Maquiavelo, El Príncipe, capítulo XXV
La carencia de las virtudes que deben caracterizar a un buen gobernante –la sabiduría necesaria para entender razonablemente el momento histórico y su perspectiva, la prudencia para ajustarse a las tornadizas circunstancias; la sensibilidad para escuchar y atender las demandas de los mandantes y cultivar su credibilidad; la capacidad de convencimiento y para armar consensos; el respeto y el sometimiento al imperio de las leyes que salvaguarden la majestad del Estado, entre otras– se ha convertido en el peor enemigo de Felipe Calderón. El panista es la primera víctima de sus tentaciones despóticas.
Si es válido el parangón, la estrategia de seguridad nacional de Calderón sigue una trayectoria similar a la que impuso el Baby Bush a raíz de los acontecimientos de 2001. Durante algún tiempo, ambas políticas tuvieron sus escenográficos momentos de gloria. La venta del espectáculo de la seguridad pública a una atemorizada población –ese paralizante estado de ánimo que ellos contribuyeron a fabricar y magnificar con el terrorismo impuesto desde las esferas del poder– arrojó como beneficio una mejoría en la fisonomía de sus administraciones, aun cuando no fue el suficiente para blanquear completamente sus legalmente turbios ascensos a sus respectivos gobiernos.
Pero la seguridad, vendida como cualquier otra mercancía, tiene su periodo de caducidad. Como emblema o marca, su rendimiento decrece en el tiempo; su eficacia se agota por más esfuerzo que se haga para reciclar y promocionar el producto con novedosas envolturas. Pierde su vigencia. Resulta cada vez más difícil colocarlo en el mercado, y su uso y abuso resulta contraproducente. Se torna letal para los fines buscados por el vendedor de bisutería, y social y políticamente insoportable para la población reducida a la estatura de consumidor de esa mortífera fruslería, cuyos “daños colaterales” se vuelven inmensurables. Sobre todo cuando la inseguridad de la estrategia de seguridad la obliga a poner los cadáveres, los heridos, los desaparecidos, los ultrajados en el campo de batalla, las víctimas de los grupos en pugna sin reglas, sin derecho a renegar, con la única opción de asumir el papel de coro silente, de aceptar bovinamente la falsa divisa –por única– absolutista: “Estás conmigo o contra mí”.

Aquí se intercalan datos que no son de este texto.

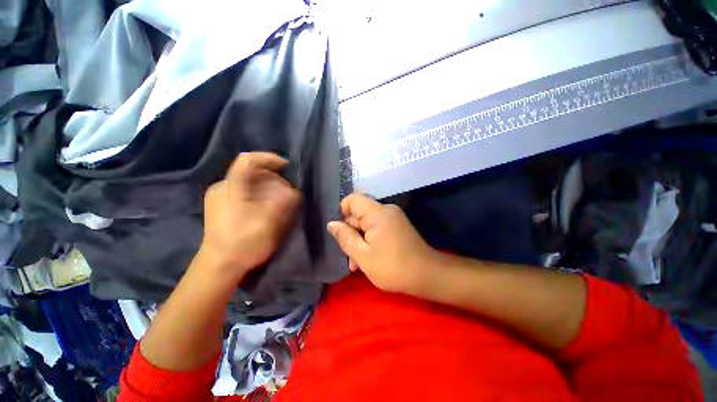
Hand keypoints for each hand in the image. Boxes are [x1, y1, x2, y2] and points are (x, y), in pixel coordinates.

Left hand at [201, 152, 300, 281]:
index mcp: (231, 188)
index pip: (247, 161)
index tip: (286, 165)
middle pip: (251, 172)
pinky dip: (259, 193)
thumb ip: (283, 203)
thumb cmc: (244, 243)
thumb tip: (294, 190)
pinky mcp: (222, 205)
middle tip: (287, 192)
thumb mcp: (268, 222)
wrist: (219, 265)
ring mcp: (220, 196)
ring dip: (267, 187)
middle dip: (272, 177)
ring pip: (249, 182)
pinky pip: (244, 191)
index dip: (268, 158)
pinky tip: (266, 206)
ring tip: (279, 200)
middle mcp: (223, 187)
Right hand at [327, 193, 440, 294]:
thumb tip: (331, 224)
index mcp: (377, 213)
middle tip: (348, 256)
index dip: (342, 212)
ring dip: (360, 240)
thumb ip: (345, 238)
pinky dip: (370, 240)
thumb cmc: (393, 268)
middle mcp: (386, 210)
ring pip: (367, 223)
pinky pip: (377, 227)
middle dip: (351, 233)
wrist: (428, 276)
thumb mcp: (363, 256)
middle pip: (359, 213)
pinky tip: (367, 258)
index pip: (353, 199)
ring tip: (356, 264)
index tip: (339, 232)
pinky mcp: (397, 226)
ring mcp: (393, 217)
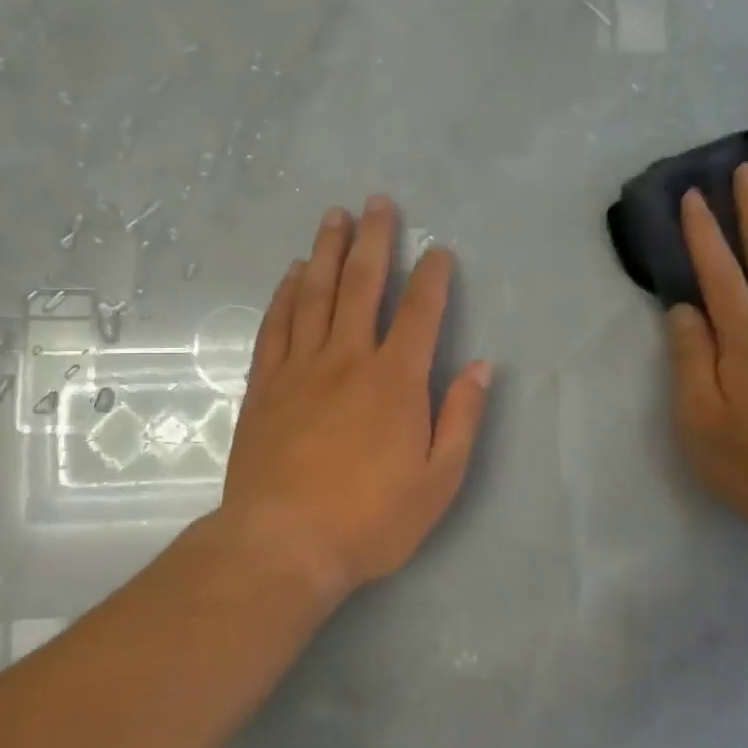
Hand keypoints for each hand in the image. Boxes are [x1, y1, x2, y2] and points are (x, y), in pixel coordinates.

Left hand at [221, 196, 491, 596]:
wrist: (282, 545)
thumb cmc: (369, 520)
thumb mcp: (439, 481)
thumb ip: (461, 419)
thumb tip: (482, 368)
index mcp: (396, 380)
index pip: (421, 312)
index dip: (433, 276)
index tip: (437, 250)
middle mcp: (348, 358)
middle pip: (362, 284)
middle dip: (374, 239)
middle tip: (378, 202)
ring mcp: (300, 368)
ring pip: (315, 294)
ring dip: (327, 251)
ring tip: (334, 218)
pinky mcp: (264, 386)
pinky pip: (276, 326)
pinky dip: (285, 294)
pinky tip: (292, 274)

Sin embargo, a diferencia de Bush y sus halcones neoconservadores, que antes de que asumieran el gobierno, desde 1997, ya tenían armado su plan terrorista a escala nacional y mundial –el Proyecto para el Nuevo Siglo Estadunidense–, Calderón no estaba preparado ni anímica ni materialmente para una paródica cruzada interna. Su juego de guerra fue una ocurrencia legitimadora que se trastocó en una mayor deslegitimación. El Baby no pudo evadir el parcial juicio de la historia, aunque sí el de sus crímenes de lesa humanidad. Políticamente se hundió en su sangriento piélago belicoso, arrastró consigo al abismo de la derrota electoral a su partido republicano y abrió las puertas de la Casa Blanca a Barack Obama, quien –a contracorriente de su grandilocuencia de cambio y las contritas buenas conciencias que votaron por él al considerar que terminaría con las agresiones militares, con la misma agresividad imperial– amplía las zonas de operaciones y quebranta la legalidad internacional, si es que existe algo digno de ese nombre. Obama acaba de tener sus cinco minutos de esplendor legitimador al encabezar el asesinato de Bin Laden. Calderón recoge su cosecha de odio social en un sistema estructurado para encubrir la arbitrariedad del gobierno y garantizar su impunidad. Ninguno tendrá su Núremberg.
La relación amo-esclavo sigue su impecable lógica dialéctica. El ascendente descontento de los vasallos puede superar el paralizante narcótico del miedo impuesto e inducido por los señores de la guerra (traducción literal de la palabra inglesa warlord) que, de facto, con sus bandas de criminales controlan diversas regiones del país arrebatadas a la autoridad central, y de los de horca y cuchillo, los señores feudales del gobierno.